# INSTRUCTION A:
Say whether each statement agrees with the harness racing column below, answering yes or no and quoting the deciding words of the column: (i) Royal Deceptor was bought as a yearling for $11,000; (ii) Royal Deceptor won his debut at Buffalo Raceway by 22 lengths; (iii) Royal Deceptor raced at odds of 5-2 at Tioga.

# EXTRACT PROVIDED:
SARATOGA SPRINGS, NY, July 19, 2014—It is not so much that I’m conflicted as much as I’m a little distracted.

Here I am, with a front row seat to the best thoroughbred meet on the planet, and I’ve got harness horses on the brain, actually one juvenile trotter in particular.

Charles ‘Chip’ Foster lives in the condo next door, approximately 12 feet from my door.

About two months ago as I was preparing to leave for some big race on Long Island, Foster told me he had a nice trotting prospect who was a lot more advanced than others if his ilk at the harness track a quarter mile down the road from both of us.

I told Chip that once I get back from Long Island, I’ll come over to the qualifiers on Friday mornings and check him out. From that first Friday, I have yet to see him get beat.

On the Friday after the Belmont, Royal Deceptor, by RC Royalty from the Malabar Man mare, Art of Deception, took his qualifier under wraps in 2:06. The time wasn’t fast but his professionalism and his manners were.

The following week, the $11,000 Morrisville yearling purchase gave a virtual repeat performance, going a little faster, 2:05 3/5, before just ambling back to the barn like some old gelding that had just finished jogging.

Finally, with debut rapidly approaching, it was time to get a little more serious and the colt obliged, showing a speed dimension for the first time, taking the lead with a quarter-move and kept right on going like some energizer bunny of a trotting horse.

Stopping the timer in 2:03 flat, he took the lead and improved his position, as racetrackers say, winning by a ridiculous 22-length margin and coming his final half-mile in 59 2/5.

Finally, he was ready to race but no one, including his trainers, the husband and wife team of Cheryl and Mickey McGivern, who also drives him, knew exactly what to expect. All McGivern knew was that his colt “never gets tired.”

His parimutuel debut was at Buffalo Raceway, a half-miler but looking more like a track at some county fair, despite all that VLT money that was being made right next door.

Buffalo’s first turn is quirky, which is a kind way of saying it has very little banking. Consequently, many young horses keep going straight instead of turning left as they should.

With McGivern taking no chances, Royal Deceptor raced to the lead and once again improved his position. By the time it was over, he was 3-1/4 lengths clear and stopped the timer in 1:59 3/5, the fastest clocking for a juvenile trotter on a half mile track this year. Not a bad debut.

“I think that’s the last time I’ll see 5-2,” I said to Chip.

Friday, the New York Sires Stakes series moved to Tioga. At odds of 35 cents on the dollar and again leaving from the rail, this time McGivern appeared bent on teaching him something, settling the colt down in third down the backstretch run.

Making a quarter-move once again, his lower-first-turn brush was the trotting equivalent of Secretariat’s move in the Preakness. And the fact that he would go on to win by 7-3/4 lengths under no pressure in 1:58 2/5 was almost beside the point.

# RECORDS TO USE:

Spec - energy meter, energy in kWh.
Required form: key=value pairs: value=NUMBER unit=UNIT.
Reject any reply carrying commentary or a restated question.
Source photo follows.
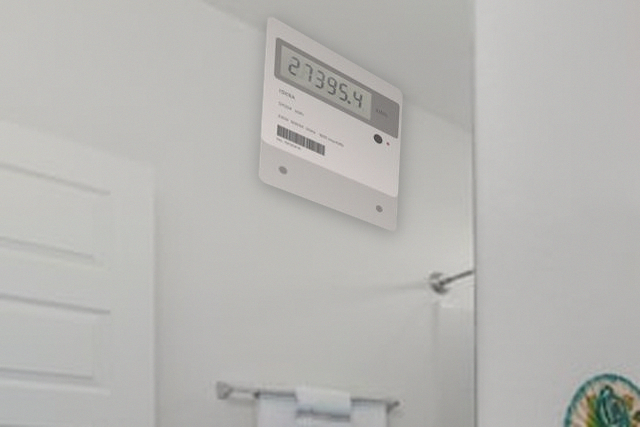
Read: value=27395.4 unit=kWh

# INSTRUCTION B:
Set out the listing above as a Markdown table with the columns Row and Line, one row per line, skipping blank lines and leaving out the pictures.

# EXPECTED ANSWER A:
(i) Yes: "the $11,000 Morrisville yearling purchase"
(ii) No: "he was 3-1/4 lengths clear and stopped the timer in 1:59 3/5"
(iii) No: "At odds of 35 cents on the dollar"

# EXPECTED ANSWER B:
| Row | Line |
|---|---|
| 1 | Spec - energy meter, energy in kWh. |
| 2 | Required form: key=value pairs: value=NUMBER unit=UNIT. |
| 3 | Reject any reply carrying commentary or a restated question. |
| 4 | Source photo follows. |
| 5 | Read: value=27395.4 unit=kWh |